При звуке этого имени Юшку словно раскаленным кнутом ожгло, так он дернулся, однако боярин уже не обращал на него внимания: ушел в дом, а вслед за ним ушли и отец Пафнутий с Феденькой.

Крыльцо опустело. Слуги выводили лошадь, чтобы запрячь в телегу. Манюня рыдала на дедовом плече, с тоской и жалостью косясь на Юшку, который извивался в пыли, пытаясь что-то сказать, однако из заткнутого рта вырывались какие-то нечленораздельные звуки:

– О-ои-ы-е-я!

«Попомнишь ты меня, боярин!» – грозил Юшка в последнем усилии ненависти.

И угрозу свою он сдержал.

Август 1601 года, Польское королевство, Самбор, замок Мнишков

Гости вернулись за стол, и им начали подавать цукры – сиречь сладости. Верхние скатерти были уже сняты, теперь слуги уставляли стол сахарными изображениями городов, деревьев, животных, людей… Особенно много слуг сновало вокруг царевича, норовя услужить новому хозяйскому фавориту и попасться ему на глаза: а вдруг покличет в придворные? Как раз удобная минута выбраться из грязи в князи!

Какой-то рыжеватый хлопец так старался, что едва не облил гостя вином, после чего поспешно исчез и более в зале не появлялся – опасаясь, очевидно, заушин, коими его наградил бы за неуклюжесть рассерженный подстолий. Однако Димитрий вряд ли это заметил: он во все глаза смотрел на стол, где теперь возлежал огромный двуглавый орел, а на другом блюде возвышался московский сахарный кремль с позолоченными куполами церквей. Это было изваяно нарочно в честь царевича – так требовал обычай: представить среди сладостей некое изображение, имеющее отношение к почетному гостю. Димитрий смотрел на эти красоты с детским восторгом, ибо никогда в жизни не видел ничего подобного, а уж когда он узрел свое собственное подобие на троне и в Мономаховой шапке, то все могли заметить, что он с трудом удержался от слез.

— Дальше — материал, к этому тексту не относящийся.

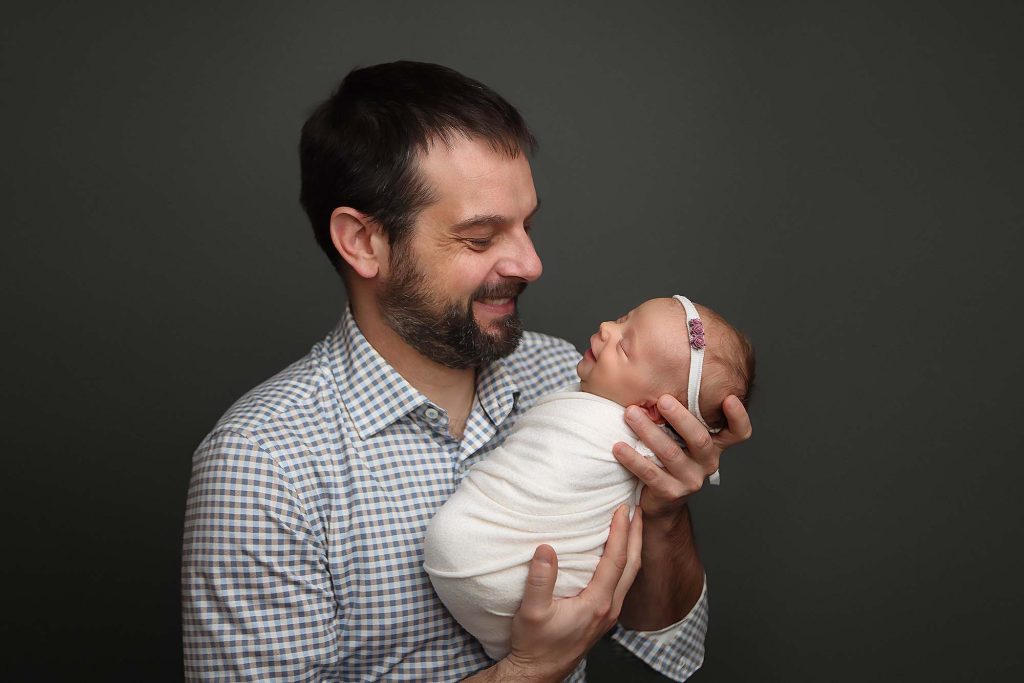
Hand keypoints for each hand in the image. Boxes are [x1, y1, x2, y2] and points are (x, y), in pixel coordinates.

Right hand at [502, 505, 642, 681]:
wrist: (539, 672)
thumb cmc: (535, 644)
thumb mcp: (531, 612)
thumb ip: (540, 581)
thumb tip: (546, 549)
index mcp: (597, 604)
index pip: (616, 561)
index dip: (621, 532)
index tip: (622, 509)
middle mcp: (609, 608)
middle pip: (632, 565)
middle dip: (637, 535)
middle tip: (638, 509)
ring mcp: (608, 614)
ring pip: (630, 575)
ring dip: (633, 547)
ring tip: (632, 525)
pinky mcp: (603, 616)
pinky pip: (622, 583)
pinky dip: (625, 562)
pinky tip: (617, 553)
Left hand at [614, 394, 751, 521]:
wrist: (658, 499)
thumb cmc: (666, 455)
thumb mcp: (678, 434)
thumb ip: (676, 411)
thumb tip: (656, 368)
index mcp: (714, 444)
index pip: (738, 433)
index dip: (738, 416)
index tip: (729, 397)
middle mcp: (707, 461)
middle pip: (700, 439)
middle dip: (680, 418)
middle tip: (661, 400)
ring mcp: (690, 479)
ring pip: (671, 453)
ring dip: (649, 431)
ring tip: (630, 414)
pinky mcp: (671, 492)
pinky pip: (650, 473)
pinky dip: (633, 458)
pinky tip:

Однако вскоре на его лице отобразилось другое чувство. Это было неприкрытое беспокойство. Иногда он охлопывал свои зарукавья или пазуху, стараясь делать сие незаметно, как-то раз даже снял магерку (надо ли уточнять, что Димитрий был одет не в московский, а в щеголеватый польский наряд, приводивший его, по-видимому, в восхищение) и заглянул внутрь.

Между тем гости, как ни были они увлечены цукрами и хмельным, забористым вином, кое подавалось к сладостям, заметили внезапную озабоченность царевича и тоже обеспокоились.

– Видимо, пан Димитрий заскучал, – начались разговоры. – Он слишком мало пьет и скромно ест. Мы все пьяны, а он почти трезв. А ведь это не дело! Гости должны быть пьяны вровень, чтобы никто не чувствовал себя дураком. Гей, пан воевода! Пан Мнишек! Не пора ли предложить москалю отведать corda fidelium?

– Corda fidelium! – громче всех завопил Вольдемар Корецкий, к тому времени воротившийся за стол и даже ухитрившийся перебраться поближе к хозяйским почетным местам. – Подать ему corda fidelium! Пусть докажет, так ли крепка его голова и тверда рука, как он хочет это изобразить!

– Пусть докажет! – взвизгнул было и пан Тадек, однако пан Казик дернул его за рукав, и загоновый шляхтич благоразумно умолк, когда увидел, что чело пана Мнишка явственно затуманилось.